The future of Ponoka’s FCSS organization to remain in its state of perpetual growth and improvement is sitting with less stability than many would like, as Alberta Health Services (AHS) is experiencing many changes itself and instigating many other changes in different organizations across the province.
While FCSS is a provincially based program, they also have ties with AHS. “Another arm of FCSS is we hold a contract with Alberta Health Services for home care,” said Shannon Boyce-Campbell, executive director of Ponoka FCSS.
The possibility of losing the contract, which the organization has held for more than 30 years, is one of the biggest concerns Ponoka FCSS is looking at.
FCSS’s current contract is up for renewal in March of 2015 and Boyce-Campbell says they don’t know what the future will hold or how the pendulum will swing.
Recently many other FCSS organizations around the province have lost their contract, and instead it’s been awarded to other for-profit organizations, which is a growing concern of Ponoka FCSS. The contracts go through a Request For Proposal (RFP) process and each local FCSS organization must convince AHS they remain the best agency to hold the contract.
“With that said, there’s been some significant implications in bigger areas — Edmonton, Calgary — some of the non-profit organizations were not granted the contract,” said Boyce-Campbell.
“Essentially it goes to a competition.” Although Boyce-Campbell wasn’t sure on the exact criteria or how the winning organization was chosen, she thought it may have to do with funding, accreditation and other similar factors.
Boyce-Campbell says the other option is the current contract might receive an extension. “But we anticipate that there would be an RFP.”
Boyce-Campbell believes it’s important FCSS retains the contract to keep it local and allow Ponoka FCSS to remain an all-encompassing organization. “Not only do we do home care in the homes we can provide them with life-line, we can do Meals on Wheels, we have many services we can provide to the community.”
Because the contract has been with FCSS for such a long period of time the organization has been able to build up a surplus of funds through the contract, which they use to further enhance in-house and external programming.

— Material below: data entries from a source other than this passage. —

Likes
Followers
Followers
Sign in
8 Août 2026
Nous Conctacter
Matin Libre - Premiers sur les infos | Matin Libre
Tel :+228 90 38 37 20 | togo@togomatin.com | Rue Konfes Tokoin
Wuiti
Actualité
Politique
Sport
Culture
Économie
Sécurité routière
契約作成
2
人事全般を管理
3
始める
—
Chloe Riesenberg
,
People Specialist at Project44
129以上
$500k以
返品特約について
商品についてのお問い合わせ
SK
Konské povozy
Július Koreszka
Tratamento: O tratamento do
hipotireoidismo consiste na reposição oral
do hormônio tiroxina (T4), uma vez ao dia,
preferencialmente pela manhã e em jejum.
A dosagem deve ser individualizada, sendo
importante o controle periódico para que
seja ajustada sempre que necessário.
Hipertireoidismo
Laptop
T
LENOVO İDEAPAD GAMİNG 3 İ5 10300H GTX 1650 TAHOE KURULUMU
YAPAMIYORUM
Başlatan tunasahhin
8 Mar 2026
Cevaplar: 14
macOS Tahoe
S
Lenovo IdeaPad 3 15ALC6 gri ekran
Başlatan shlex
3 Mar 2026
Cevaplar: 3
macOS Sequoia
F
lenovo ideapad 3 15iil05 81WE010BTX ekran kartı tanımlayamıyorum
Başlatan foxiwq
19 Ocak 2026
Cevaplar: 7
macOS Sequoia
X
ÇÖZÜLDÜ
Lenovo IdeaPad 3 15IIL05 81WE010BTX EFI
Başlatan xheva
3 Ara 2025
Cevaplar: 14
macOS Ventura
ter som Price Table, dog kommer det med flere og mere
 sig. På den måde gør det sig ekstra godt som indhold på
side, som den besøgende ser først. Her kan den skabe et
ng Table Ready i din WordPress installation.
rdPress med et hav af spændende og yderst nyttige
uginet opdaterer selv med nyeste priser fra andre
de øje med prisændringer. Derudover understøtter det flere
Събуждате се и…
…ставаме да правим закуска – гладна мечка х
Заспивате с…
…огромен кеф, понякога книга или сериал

A portion of those funds is distributed to other organizations within the community, including anti-bullying programs, the Ponoka Youth Centre, Big Brothers Big Sisters, the Scout Hall and the Linkages program. “We give a lot of money back to the community each year,” said Boyce-Campbell.
If they were to no longer be in possession of the contract, FCSS would have to release approximately 30 health care workers, many of the community donations would cease and other in-house programs would either be eliminated or change. “There’s a significant amount of money and a community that benefits from that,” said Boyce-Campbell.

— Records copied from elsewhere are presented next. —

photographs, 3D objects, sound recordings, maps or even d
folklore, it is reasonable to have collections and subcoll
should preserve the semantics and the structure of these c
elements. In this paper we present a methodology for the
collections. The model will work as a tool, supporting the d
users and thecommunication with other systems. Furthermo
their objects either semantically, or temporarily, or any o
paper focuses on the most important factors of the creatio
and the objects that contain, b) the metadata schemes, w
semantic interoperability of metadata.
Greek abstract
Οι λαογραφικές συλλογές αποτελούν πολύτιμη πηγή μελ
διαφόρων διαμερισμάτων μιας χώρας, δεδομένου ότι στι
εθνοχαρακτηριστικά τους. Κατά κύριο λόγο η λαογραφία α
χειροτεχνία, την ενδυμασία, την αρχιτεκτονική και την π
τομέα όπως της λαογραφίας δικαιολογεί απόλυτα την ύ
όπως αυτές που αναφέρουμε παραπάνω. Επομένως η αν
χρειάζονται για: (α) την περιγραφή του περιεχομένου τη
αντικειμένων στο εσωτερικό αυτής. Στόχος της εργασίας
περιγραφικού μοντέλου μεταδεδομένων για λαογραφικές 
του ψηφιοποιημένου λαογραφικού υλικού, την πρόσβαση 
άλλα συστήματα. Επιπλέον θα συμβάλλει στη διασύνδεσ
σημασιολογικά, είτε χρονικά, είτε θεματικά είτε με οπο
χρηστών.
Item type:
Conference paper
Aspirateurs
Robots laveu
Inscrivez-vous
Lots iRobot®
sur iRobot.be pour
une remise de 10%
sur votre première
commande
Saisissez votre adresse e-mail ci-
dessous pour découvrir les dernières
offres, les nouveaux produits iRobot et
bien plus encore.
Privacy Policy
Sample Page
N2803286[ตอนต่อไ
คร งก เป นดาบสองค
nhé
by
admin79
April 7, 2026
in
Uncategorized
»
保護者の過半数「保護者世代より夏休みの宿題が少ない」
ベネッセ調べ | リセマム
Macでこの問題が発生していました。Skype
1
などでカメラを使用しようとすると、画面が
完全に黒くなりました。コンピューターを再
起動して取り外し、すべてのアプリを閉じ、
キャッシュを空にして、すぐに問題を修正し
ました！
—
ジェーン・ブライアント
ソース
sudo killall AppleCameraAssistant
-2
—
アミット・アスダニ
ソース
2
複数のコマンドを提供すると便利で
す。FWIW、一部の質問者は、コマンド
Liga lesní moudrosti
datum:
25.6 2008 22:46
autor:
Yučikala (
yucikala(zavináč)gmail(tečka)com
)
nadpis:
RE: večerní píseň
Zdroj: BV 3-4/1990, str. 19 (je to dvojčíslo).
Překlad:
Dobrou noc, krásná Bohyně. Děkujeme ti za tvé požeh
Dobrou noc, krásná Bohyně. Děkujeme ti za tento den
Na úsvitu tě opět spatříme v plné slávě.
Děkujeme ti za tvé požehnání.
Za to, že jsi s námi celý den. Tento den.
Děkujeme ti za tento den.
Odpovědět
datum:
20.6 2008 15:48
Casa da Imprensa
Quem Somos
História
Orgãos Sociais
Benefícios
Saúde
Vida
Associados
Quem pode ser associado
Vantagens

As a provincial entity, FCSS programs receive 80 per cent of their funding from the Alberta Government and the other 20 per cent from the municipality; meaning 10 per cent from the town and 10 per cent from the county.
Ponoka FCSS is also represented by its own board; consisting of members of town council, county council and the community at large. “We’re also a non-profit, a charity, and the contract is under that,” said Boyce-Campbell.

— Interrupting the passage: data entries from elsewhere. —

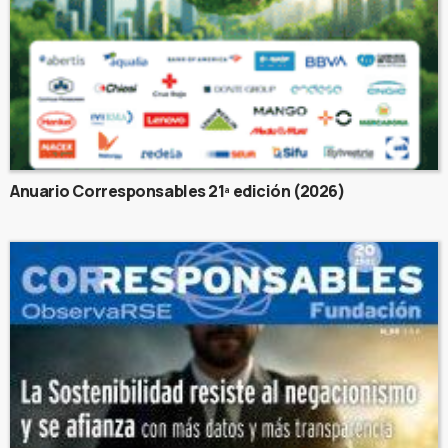
Anuario Corresponsables 21ª edición (2026)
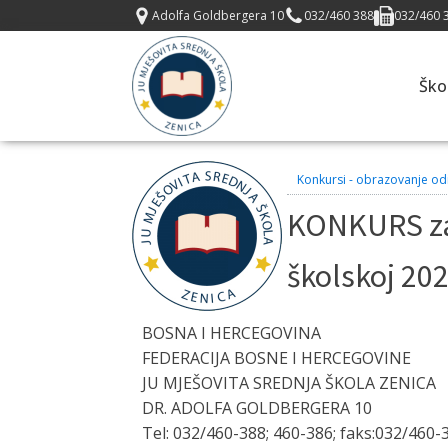
Adolfa Goldbergera 10
032/460 388
032/460 
Ško
Konkursi - obrazovanje od
KONKURS za 
školskoj 20
BOSNA I HERCEGOVINA
FEDERACIJA BOSNE I HERCEGOVINE
JU MJEŠOVITA SREDNJA ŠKOLA ZENICA
DR. ADOLFA GOLDBERGERA 10
Tel: 032/460-388; 460-386; faks:032/460-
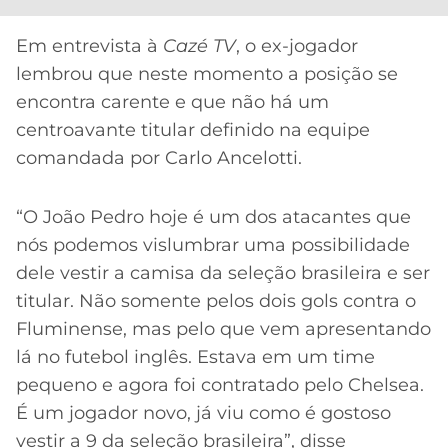
Em entrevista à
Cazé TV
, o ex-jogador
lembrou que neste momento a posição se
encontra carente e que não há um
centroavante titular definido na equipe
comandada por Carlo Ancelotti.
“O João Pedro hoje é um dos atacantes que
nós podemos vislumbrar uma possibilidade
dele vestir a camisa da seleção brasileira e ser
titular. Não somente pelos dois gols contra o
Fluminense, mas pelo que vem apresentando
lá no futebol inglês. Estava em um time
pequeno e agora foi contratado pelo Chelsea.
É um jogador novo, já viu como é gostoso
vestir a 9 da seleção brasileira”, disse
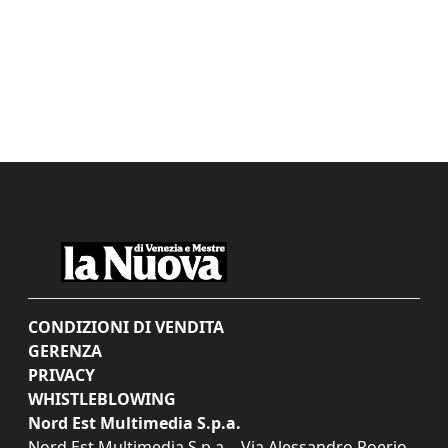
CONDIZIONI DI VENDITA
GERENZA
PRIVACY
WHISTLEBLOWING
Nord Est Multimedia S.p.a.
Nord Est Multimedia S.p.a. - Via Alessandro Poerio,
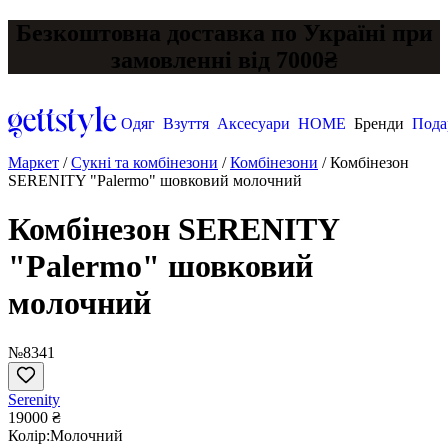
Безкоштовна доставка по Україні при
замовленні від 7000₴
Одяг
Взуття
Аксесуари
HOME
Бренди
Пода
Маркет
/
Сукні та комбінезони
/
Комбінезони
/
Комбінезон
SERENITY "Palermo" шовковий молочний
Комбінезон SERENITY
"Palermo" шовковий
молочний
№8341
Serenity
19000 ₴
Колір:
Молочний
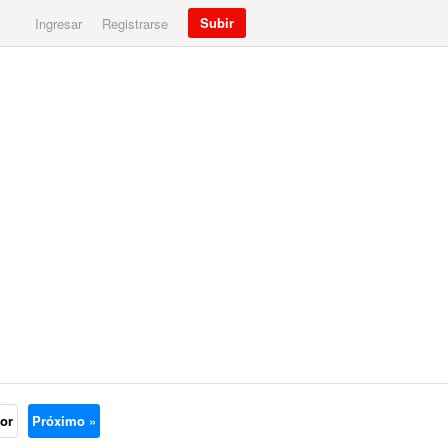
Subir
Ingresar
Registrarse
ior
Próximo »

“Our funding for FCSS has longevity,” said Boyce-Campbell, who feels support coming from the levels of government isn’t a concern.
“But with that said, Ponoka FCSS has become a much larger program than it can be in other communities,” she added.
The contract allows FCSS programs and services to run at a higher level of quality because they’re executed at a lower cost on the clients without seeing a dip in the end product, as staff wages are subsidized via funds coming from the contract.
“The programs would have to be revamped quite a bit . . . If we don’t have that contract, that’s a huge amount we would have to try to create. So we would probably have to do something like a fee for service or something like that,” said Boyce-Campbell.
“The reality for us is that the board and administration has chosen to be proactive and will try to communicate to the community and the decision making bodies that this is something that’s important to the town, the community and the county of Ponoka and we want to maintain it,” said Boyce-Campbell.
She says FCSS isn’t coming out with a fear-based approach; instead they want to focus on what’s realistic. “We want to make sure we have had a voice at the tables and we’ve communicated.
“We’re just building our momentum and awareness,” she added.
FCSS has been in communication with AHS and Boyce-Campbell believes FCSS’s good reputation and rapport with the organization will help them remain aware and informed. “We want to know our realities and hopefully we will have — in March of 2015 — that contract again.”
Boyce-Campbell says AHS is going through many changes, but from a local perspectives she feels Ponoka FCSS is on good ground with home care nurses, contract managers and regional representatives. “We have a feeling of a sense of security with them, good communication and are happy at this level. When we go beyond that we’re not really sure what the future will bring.”
“We want to hold true to our local perspective, but we’re also looking out to outlying areas for what the reality is for other people and other groups,” she added. “You want to have your pulse on your own community, but you also want to be aware, realistic and proactive.”
For Ponoka’s FCSS, Boyce-Campbell says the biggest challenge the organization is facing is the unknown in its future.